Julie loves her job, but her boss? Not so much. Sometimes he calls the 27-year-old data scientist who lives and works in Chelsea, NY, “Kardashian,” in light of her ample derriere. Not only that, but whenever a time-sensitive project comes up on a Friday afternoon, “he throws it in my lap, claiming I’m the best one to turn it around quickly,” she says.

 

“I don’t know if it’s sexual discrimination, bullying or he’s just an ass,” adds Julie. Yet, she hasn’t done much to voice her concerns. She fears that if she confronts her boss, he’ll load her up with drudge work. She also fears taking it to human resources.

 

“They’ll do what they need to do to protect my boss,” she says. “He’s very important to the company.” Julie is convinced that her employer would address the problem by reassigning her to a different group, “where the work isn’t the kind I need to advance my career.”

 

Don’t be so sure, says a chorus of HR and legal professionals that The Post spoke to.

 

“If your boss is a jerk, mistreats you or takes advantage of you, we want to know,” says Johnny Taylor, president and CEO of the 285,000 member Society for Human Resources Management (SHRM).

 

At this stage, an employee grievance doesn’t have to meet any legal standards. “If you were harmed, we want to make sure it is set right without any repercussions to you,” he says.

 

Annick Miller is director of HR Consulting at Namely, a startup which provides HR services to small and mid-size employers. She agrees that “companies want you to be set up to do your best work, and they will do whatever they need to ensure that.”

 

Attorneys claim that companies are taking employee complaints more seriously than ever.

 

“In today’s environment [with #MeToo and other issues in the limelight] employers aim for harmony, peace and protection,” says Stuart Salles, a labor lawyer who works in Tribeca, noting that this generally means dealing with offenders and caring for employees long before legal intervention becomes necessary.

 

So, don’t hesitate to bring your grievances to your boss or to HR for any reason, says Jennifer Magas, an attorney and clinical associate professor at Pace University. “Your problem probably isn’t unique and it’s likely that we’ve dealt with it — and even the specific individual(s) — before,” she says.

 

Employee grievances range from “my manager and I don’t see eye to eye,” to bullying, harassment, unreasonable workloads, unfair raises and pay, being treated differently from co-workers, lapses in security and even safety hazards.

 

But what if HR can’t or won’t help? You may have legal recourse, according to attorney Arthur Z. Schwartz, principal attorney of Advocates for Justice, noting that lawyers are unlikely to be interested in your case unless you have already brought it to the attention of your employer and given them a chance to resolve it.

 

“If you don’t complain, they’re not liable,” he says. And when you do, “your employer is charged with protecting you, whether you are right or wrong.”

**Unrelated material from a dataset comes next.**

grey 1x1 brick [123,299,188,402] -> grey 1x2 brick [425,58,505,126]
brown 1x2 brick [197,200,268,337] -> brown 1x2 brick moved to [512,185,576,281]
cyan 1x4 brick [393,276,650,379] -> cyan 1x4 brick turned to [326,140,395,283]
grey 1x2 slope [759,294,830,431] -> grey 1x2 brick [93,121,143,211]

The case also has to have legal merit, such as sexual harassment, discrimination on the basis of age, sex, sexual orientation, race, religion, national origin and so on. While bullying or name-calling won’t generally meet the legal threshold, “if it gets so bad that it forces you to quit, it may qualify as an ‘intentional infliction of emotional distress,’ which is a tort,” says Schwartz.

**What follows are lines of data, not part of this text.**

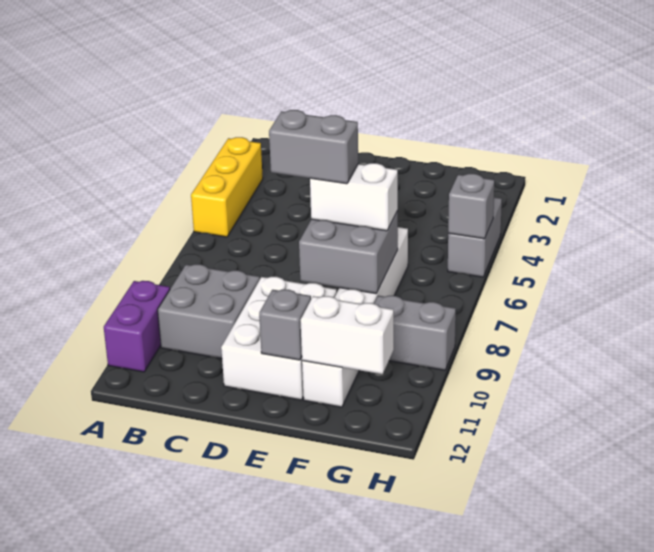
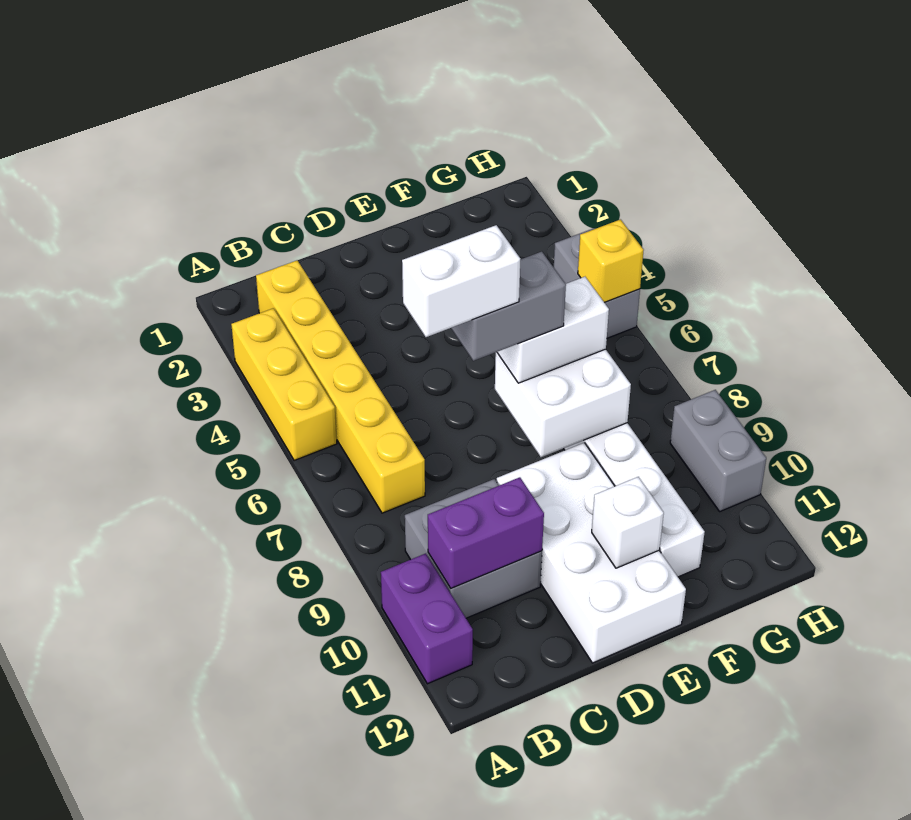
none -> yellow 1x6 brick [256,260,425,513]
none -> purple 1x2 brick [428,477,544,588]
white 2x3 brick [221,277,337,400] -> white 2x4 brick [497,443,686,663]
grey 2x2 brick [299,211,398,294] -> white 2x2 brick [495,349,631,457]
grey 1x1 brick [259,290,311,360] -> white 1x1 brick [592,477,664,568]
white 1x2 brick [301,296,394,374] -> white 1x2 brick moved to [402,225,520,337]
grey 1x2 brick [374,296,456,370] -> grey 1x2 brick turned to [670,390,766,511]
grey 1x1 brick [448,174,494,239] -> yellow 1x1 brick [578,220,644,302]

Attorneys who handle cases like these typically charge by the hour and they often start with a letter to your employer that says “cut it out.” Schwartz says that in many cases, that is all that is necessary for you to keep your job, your responsibilities and your salary and to have the offender leave you alone.

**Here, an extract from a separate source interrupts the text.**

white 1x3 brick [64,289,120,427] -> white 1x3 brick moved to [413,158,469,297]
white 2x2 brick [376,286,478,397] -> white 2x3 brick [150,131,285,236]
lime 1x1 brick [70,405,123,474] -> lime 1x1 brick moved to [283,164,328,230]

If that doesn’t work, then you can consider suing, says Schwartz, but get out your checkbook, because many lawyers won’t talk contingency unless the prospect of winning a substantial settlement is huge. And if it’s an individual at your company you want to sue, be mindful that even if you win, they might not have the money to pay up, says Schwartz.

If your complaint is systemic, then the American Civil Liberties Union (ACLU.org), Urban Justice Center (UrbanJustice.org) or NAACP Legal Defense Fund (NAACPLDF.org) may be able to help pro bono.